Creating a fake MAC address

VirtualBox and VMware use default MAC addresses on virtual machines. The VirtualBox default address uses the first three bytes 08:00:27. The VMware default address uses the first three bytes 00:0C:29, 00:1C:14, 00:50:56, or 00:05:69. Malware can detect these MAC addresses by requesting the following registry key:

HKEY_LOCAL_MACHINE\SYSTEM\CurrentControlSet\Control\Class\{4D36E972-E325-11CE-BFC1-08002BE10318}\0000\NetworkAddress

 

Proof of Concept

We have tested some samples with “VM aware” capabilities with our tool. In each case the malware did not run and the machine was not infected.

The tool Pafish, an open-source project, uses similar tricks as malware to identify virtual environments. We used Pafish to observe the difference between a normal machine and a machine set up with our tool emulating a virtual machine.
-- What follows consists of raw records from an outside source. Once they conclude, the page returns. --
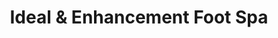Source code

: ---
title: "Ideal & Enhancement Foot Spa"
url: /pelham/ideal-und-enhancement-foot-spa/
shop: Massage
---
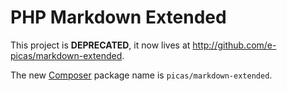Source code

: PHP Markdown Extended
=====================

This project is **DEPRECATED**, it now lives at <http://github.com/e-picas/markdown-extended>.

The new [Composer](http://getcomposer.org/) package name is `picas/markdown-extended`.
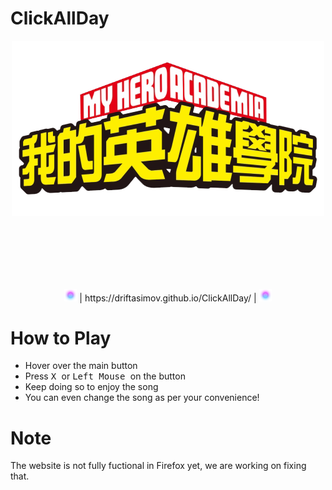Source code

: # ClickAllDay

<p align = 'center'>
<img src = 'icon.png'>
</p>
<p align = 'center'>
<img src = 'cursor.png' width = '20' style = "margin-top: 100px;"> | https://driftasimov.github.io/ClickAllDay/ | <img src = 'cursor.png' width = '20'>
</p>

# How to Play
* Hover over the main button
* Press <kbd> X </kbd> or <kbd> Left Mouse </kbd> on the button
* Keep doing so to enjoy the song
* You can even change the song as per your convenience!

# Note

The website is not fully fuctional in Firefox yet, we are working on fixing that.
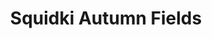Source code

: ---
slug: squidki-autumn-fields
title: Squidki Autumn Fields
description: "Squidki Autumn Fields is an exciting online game. Play for free directly in your browser!"
icon: /images/new_mods/Sprunki Autumn Fields.png
url: https://wowtbc.net/sprunkin/sprunki-autumn/index.html
previewImage: /images/new_mods/Sprunki Autumn Fields.png
type: new mods

# SEO配置
seo:
  title: "Squidki Autumn Fields - Play Free Online Game | Fun Browser Games"
  description: "Squidki Autumn Fields - Play this fun online game for free in your browser. No download required!"
  ogImage: "/images/new_mods/Sprunki Autumn Fields.png"
  keywords: "squidki-autumn-fields, online game, browser game, free game, new mods game, play online"

videoUrls:
  - https://www.youtube.com/embed/example1
  - https://www.youtube.com/embed/example2

whyPlay:
  title: "Why Play Squidki Autumn Fields?"
  items:
    - "Immersive Gameplay: Squidki Autumn Fields offers an engaging and immersive gaming experience that will keep you entertained for hours"
    - "Challenging Levels: Test your skills with increasingly difficult challenges and obstacles"
    - "Beautiful Graphics: Enjoy stunning visuals and smooth animations that bring the game world to life"
    - "Regular Updates: New content and features are added regularly to keep the game fresh and exciting"
    - "Free to Play: Experience all the fun without spending a penny"
    - "Community Features: Connect with other players, share strategies, and compete for high scores"
    - "Cross-Platform: Play on any device with a web browser, no downloads required"

features:
  title: "Key Features of Squidki Autumn Fields"
  image: "/images/new_mods/Sprunki Autumn Fields.png"
  items:
    - "Intuitive Controls: Easy to learn controls make Squidki Autumn Fields accessible for players of all skill levels"
    - "Multiple Game Modes: Enjoy various gameplay options that provide different challenges and experiences"
    - "Character Customization: Personalize your gaming experience with unique characters and items"
    - "Achievement System: Complete special tasks to earn rewards and recognition"
    - "Leaderboards: Compete with players worldwide and see who can achieve the highest scores"

characteristics:
  title: "Game Characteristics"
  image: "/images/new_mods/Sprunki Autumn Fields.png"
  items:
    - "Genre: New mods game with elements of strategy and skill"
    - "Difficulty: Suitable for both casual gamers and those seeking a challenge"
    - "Play Time: Quick sessions or extended gameplay, depending on your preference"
    - "Art Style: Vibrant and engaging visuals that enhance the gaming experience"
    - "Sound Design: Immersive audio that complements the gameplay perfectly"

info: "Squidki Autumn Fields is an exciting online game that offers players a unique and engaging gaming experience. With its intuitive controls, stunning visuals, and challenging gameplay, Squidki Autumn Fields provides hours of entertainment for players of all ages and skill levels. Whether you're looking for a quick gaming session during a break or an extended play session, Squidki Autumn Fields delivers an immersive experience that will keep you coming back for more. The game features multiple levels of increasing difficulty, ensuring that players are constantly challenged as they progress. With regular updates adding new content and features, Squidki Autumn Fields remains fresh and exciting, providing endless entertainment options for its growing community of players."

howToPlayIntro: "Welcome to Squidki Autumn Fields! This guide will walk you through the basics and help you master the game. Whether you're a beginner or looking to improve your skills, these tips and instructions will enhance your gaming experience."

howToPlaySteps:
  - title: "Getting Started"
    description: "Begin your Squidki Autumn Fields adventure by familiarizing yourself with the controls. Use your keyboard or mouse to navigate through the game interface. The tutorial will guide you through the basic mechanics and help you understand the objectives."
  - title: "Understanding the Objectives"
    description: "In Squidki Autumn Fields, your main goal is to progress through levels by completing specific objectives. Each level presents unique challenges that require different strategies and approaches."
  - title: "Mastering the Controls"
    description: "Practice using the controls to improve your precision and reaction time. Squidki Autumn Fields requires quick reflexes and strategic thinking to overcome obstacles and defeat opponents."
  - title: "Utilizing Power-ups"
    description: "Collect power-ups throughout the game to enhance your abilities and overcome difficult challenges. Each power-up offers unique advantages that can be crucial for success."
  - title: "Developing Strategies"
    description: "As you progress in Squidki Autumn Fields, develop effective strategies for different scenarios. Analyze patterns, anticipate challenges, and adapt your approach to maximize your performance."

faq:
  title: "Frequently Asked Questions about Squidki Autumn Fields"
  items:
    - question: "Is Squidki Autumn Fields free to play?"
      answer: "Yes, Squidki Autumn Fields is completely free to play directly in your web browser. No downloads or purchases are required to enjoy the full game experience."
    - question: "Can I play Squidki Autumn Fields on mobile devices?"
      answer: "Yes, Squidki Autumn Fields is optimized for both desktop and mobile play. You can enjoy the game on any device with a web browser and internet connection."
    - question: "Are there any in-game purchases?"
      answer: "While Squidki Autumn Fields is free to play, there may be optional in-game purchases available for cosmetic items or additional features that don't affect core gameplay."
    - question: "How often is Squidki Autumn Fields updated?"
      answer: "The developers regularly update Squidki Autumn Fields with new content, features, and improvements based on player feedback and game performance."
    - question: "Can I play Squidki Autumn Fields offline?"
      answer: "Currently, Squidki Autumn Fields requires an internet connection to play as it's a browser-based online game."
    - question: "Is Squidki Autumn Fields suitable for children?"
      answer: "Yes, Squidki Autumn Fields is designed to be family-friendly and suitable for players of all ages."
    - question: "How do I report bugs or issues?"
      answer: "If you encounter any problems while playing Squidki Autumn Fields, you can report them through the game's support page or contact the developers directly through their website."
    - question: "Still Have Questions?"
      answer: "If you have additional questions about Squidki Autumn Fields that aren't covered in this FAQ, please visit our support center or contact our customer service team for assistance."
---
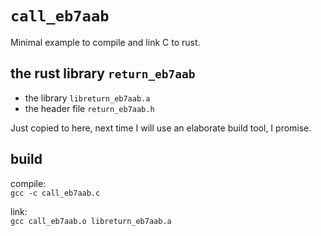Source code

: `call_eb7aab`
=============

Minimal example to compile and link C to rust.


the rust library `return_eb7aab`
--------------------------------


+ the library `libreturn_eb7aab.a`
+ the header file `return_eb7aab.h`

Just copied to here, next time I will use an elaborate build tool, I promise.


build
-----

compile:  
`gcc -c call_eb7aab.c`

link:  
`gcc call_eb7aab.o libreturn_eb7aab.a`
The following screenshot shows the output of Pafish with few detections of a virtual environment:

20170118 Roccia fake vm 2

After running our tool, we can clearly see the differences in detection.

20170118 Roccia fake vm 3

On the left we see the output of RocProtect, our proof of concept, which created fake artefacts on the machine. On the right we see the output of Pafish that shows us the number of detections.

Malware is constantly becoming more advanced. Analysis and detection are become harder and very time consuming. This proof of concept introduces a different way to protect against malware infections by emulating a virtual environment. Of course, this tool cannot replace a real security application, but it can complement your defenses. Sometimes we need to try different tactics to fight malware.